Edirne'ye üniversitedeyken gitmiştim. Okurken devletin bursuyla imkan verdikçe şehirleri gezmeye çalışıyordum. malum mezun olunca ve iş telaşı olunca bu güzel imkanlar olmayabilirdi. iki gün kaldım. yağmurlu bir güne denk geldiği için çok gezememiştim. ancak uzaktan da olsa meriç'i görmüştüm. şehrin merkezindeki canlılık beni mutlu etmişti. insanları ayrı güzel ve doğal. ciğeri en güzel yapan bir yer buldunuz mu orayı kaçırmamanız gerek. tekrar o köprü üzerinden yürüyerek geçmek için, meriç'i daha yakından görebilmek için güneşli günlerde tekrar gideceğim.
12 aylık zorunlu yedek subaylık hizmetim boyunca bütün halkından dostluğun her türlü güzel örneğini gördüğüm yeşil ve güzel şehir.
kışı aşırı soğuk olsa da ayrı güzel tadı vardır. baharını tanımlamak ise lugatımda cenneten daha güzel bir sözcüğüm yok.
her sokakta camileriyle meyhaneleri yan yanadır. ne camiye giden meyhaneye gidene kem gözle bakar, ne de meyhaneye giden cami'ye gidene karışır. tanrı'ya değişik yol ve yöntemlerden ulaşan kardeş insanlardır hepsi. hepsinin ibadetini allah kabul eylesin.
edirne ciğeri, çarşı turu, selimiye camii, meriç nehri, kent ormanı, edirne ciğeri, keşan, ibrice koyu, tekirdağ, köfte veya balık, çorlu at çiftlikleri ve başlangıç noktası İstanbul'da bitecek olan, günübirlik gezi planı yapılası şehir.

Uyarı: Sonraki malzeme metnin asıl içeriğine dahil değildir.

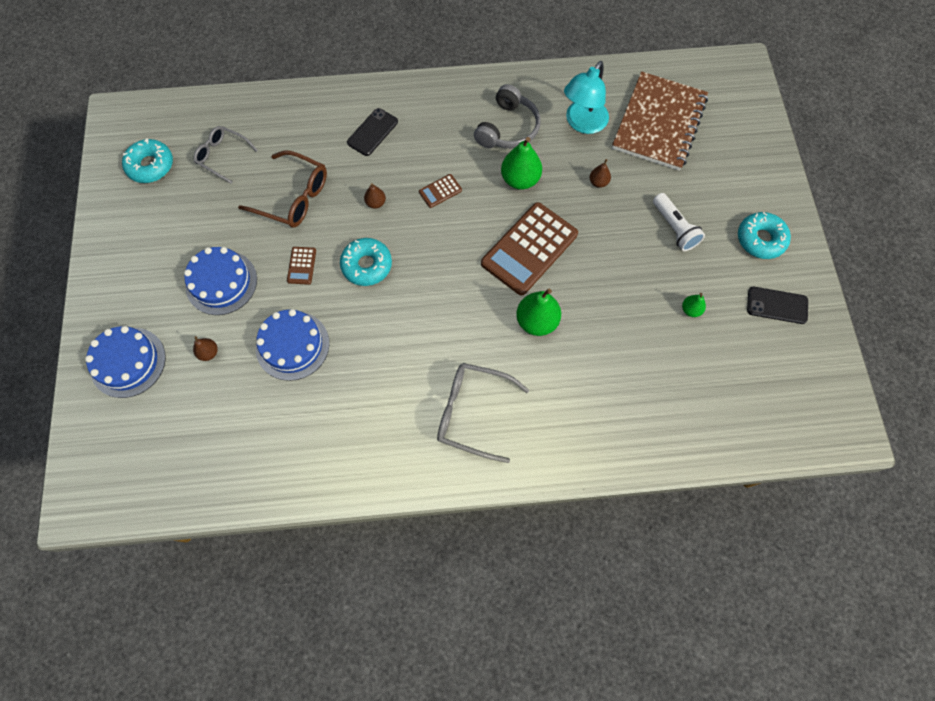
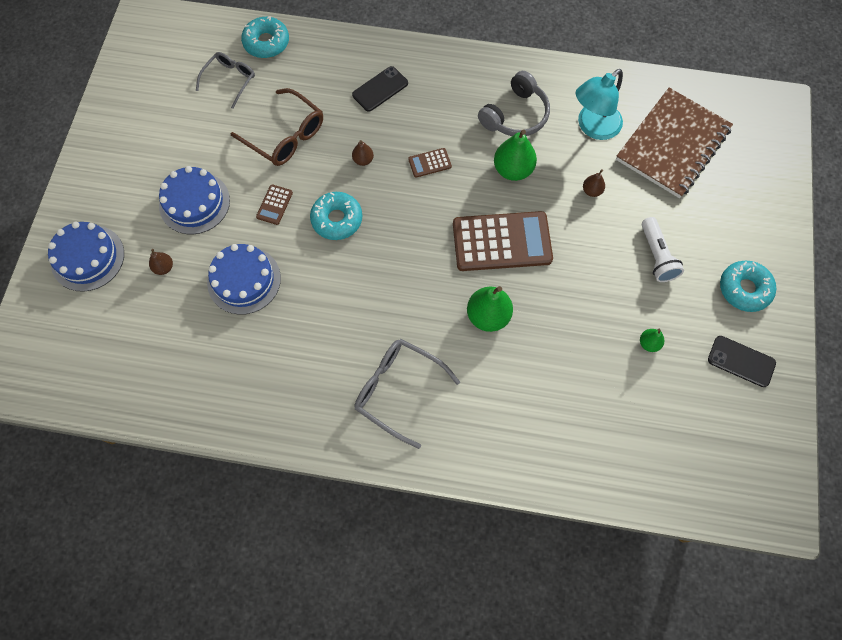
camera: 15 degrees right, 0 degrees up
(150, 166) = (160, 74): turquoise donut -> turquoise donut (266, 43)
(222, 156) = (230, 80): grey glasses -> grey glasses turned 75 degrees clockwise
(529, 249) = (502, 242): brown calculator -> brown calculator turned 150 degrees counterclockwise

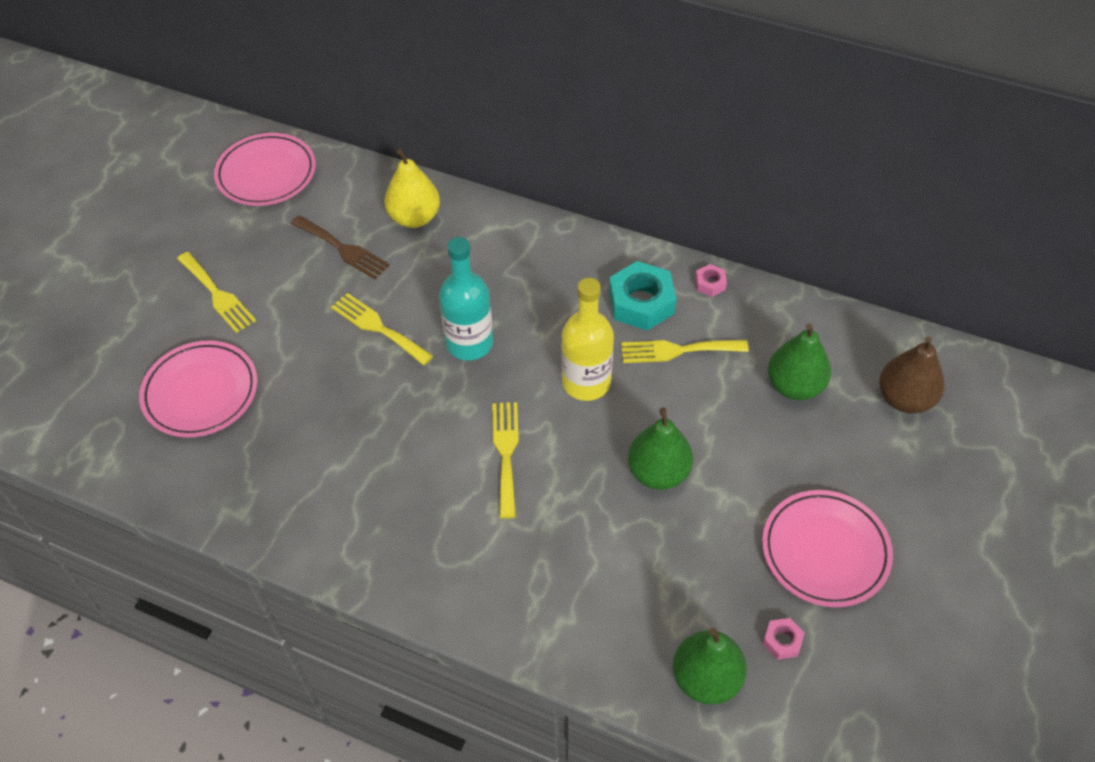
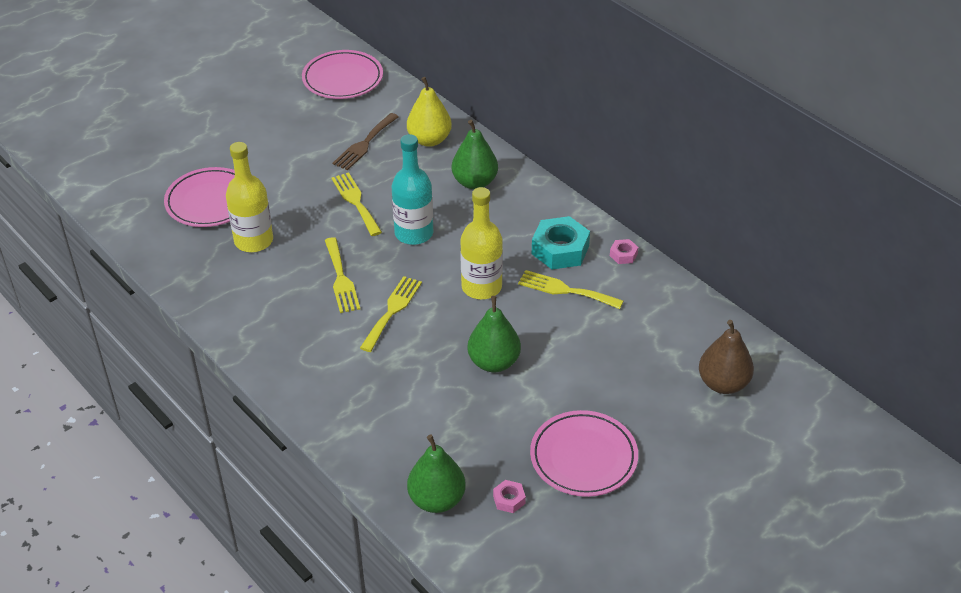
camera: 25 degrees right, 10 degrees down
(217, 295) = (259, 145): yellow fork -> yellow fork (341, 279)
(287, 425) = (253, 241): none -> yellow bottle
(343, 249) = (364, 144): brown fork -> brown fork turned 60 degrees clockwise
(794, 386) = (640, 344): green pear -> green pear (474, 182)

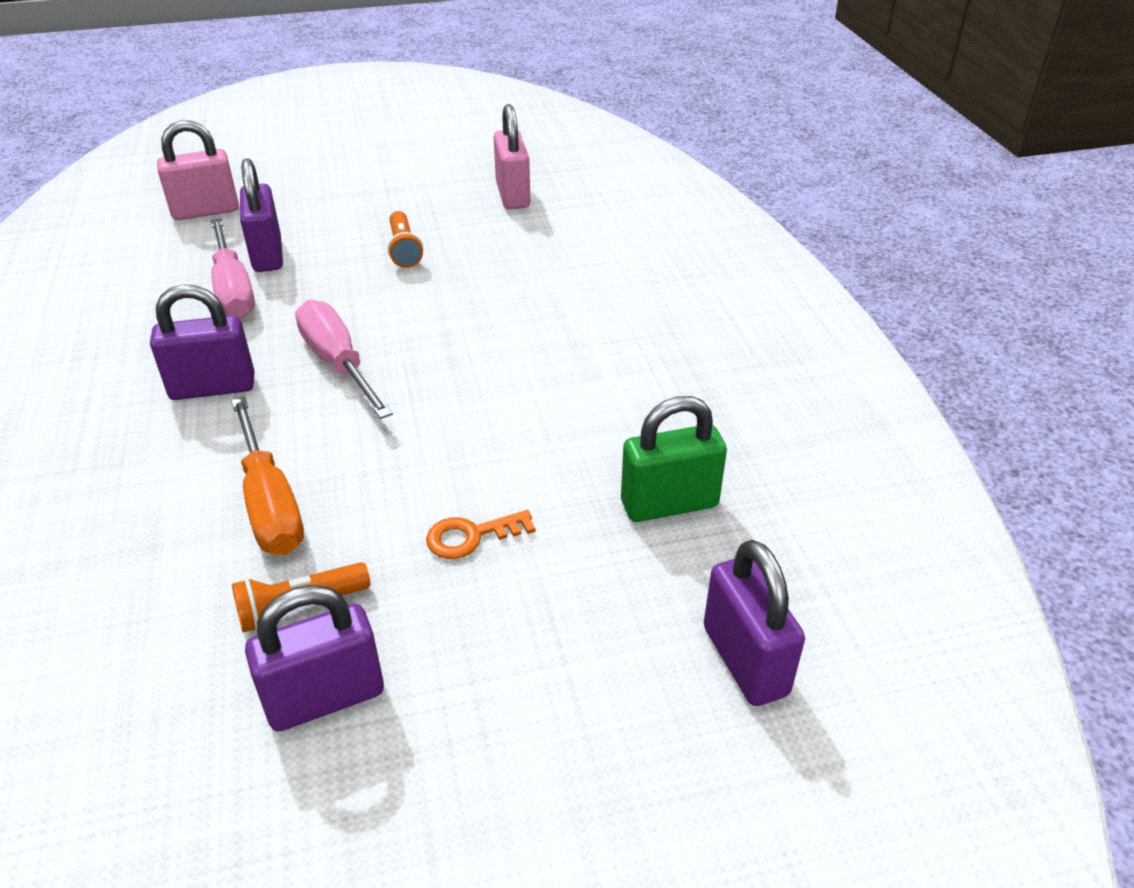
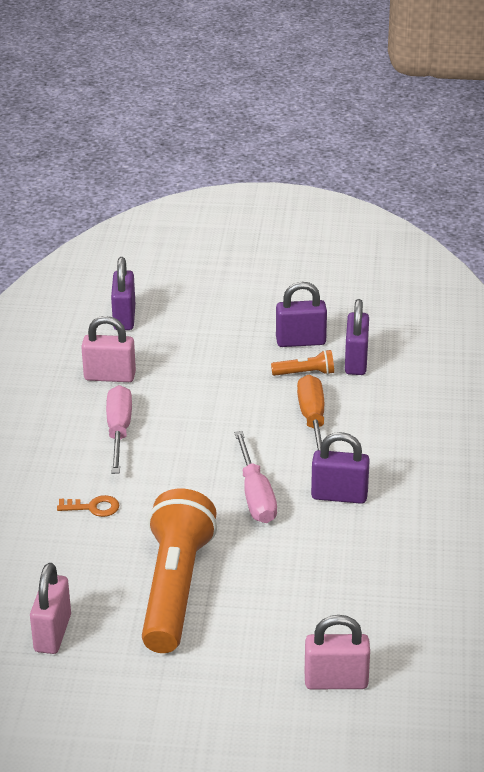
camera: 160 degrees left, 5 degrees down
(233, 290) = (319, 577): pink screwdriver -> pink screwdriver (119, 431)
(267, 255) = (287, 609): purple padlock -> purple padlock (356, 361)
(404, 250) = (175, 588): orange flashlight -> orange flashlight, size x2.40
(471, 536) = (215, 384): orange key -> orange key (93, 507)
(669, 504) = (110, 376): green padlock -> pink padlock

Yani umarım öyledir, daha önce gitmedim çünkü. hatta edirneli arkadaşım bile yok galiba.
Yarın sabah, karga bokunu yemeden, aheste aheste, tadını çıkara çıkara ama uzun ve yorucu bir yolculuk başlayacak.
Yediğim içtiğim benim olacak, gördüklerimi de uygun bir anket başlığında paylaşırım, belki de paylaşmam.